For each statement (a), (b), and (c), say whether it agrees with the text on New York's 1st Congressional District. Answer yes or no, and quote the deciding words from the text.
(a) A sound analysis of how a Democratic wave election will affect NY CD-1 already exists.
(b) The voting population that turned out in CD-1 in 2008 was the same as the one in 2010.
(c) Voting populations from one year to the next are described as siblings rather than clones.

▶ _Provided text_
** begin **

To date, there has not been a sound analysis of how a Democratic wave election will impact NY CD-1, in terms of who the "surge voters" will be that form the wave itself, and carry Democrats to victory.

So what is really happening in New York's 1st Congressional District?

Perhaps the better question is, what is happening in elections across the nation, what it the best available polling and forecasting telling us, and what does that forebode for NY CD-1? Keep in mind a few bedrock principles of vote and turnout forecasting:

  • In any given voting district, year to year, no two voting populations are the same. The voting population that turned out in CD-1 in 2008 is not identical to the one that turned out in 2010, or 2012, 2014, etc. These populations are siblings, not clones: related, but with packed with distinct variations that can be, at times, significant.

** end **

▶ _Data supplied_
** begin **

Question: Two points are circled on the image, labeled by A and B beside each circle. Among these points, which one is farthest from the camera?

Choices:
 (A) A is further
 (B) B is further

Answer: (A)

** end **

▶ _Exercise response_
(a) No: "To date, there has not been a sound analysis of how a Democratic wave election will impact NY CD-1"
(b) No: "The voting population that turned out in CD-1 in 2008 is not identical to the one that turned out in 2010"
(c) Yes: "These populations are siblings, not clones"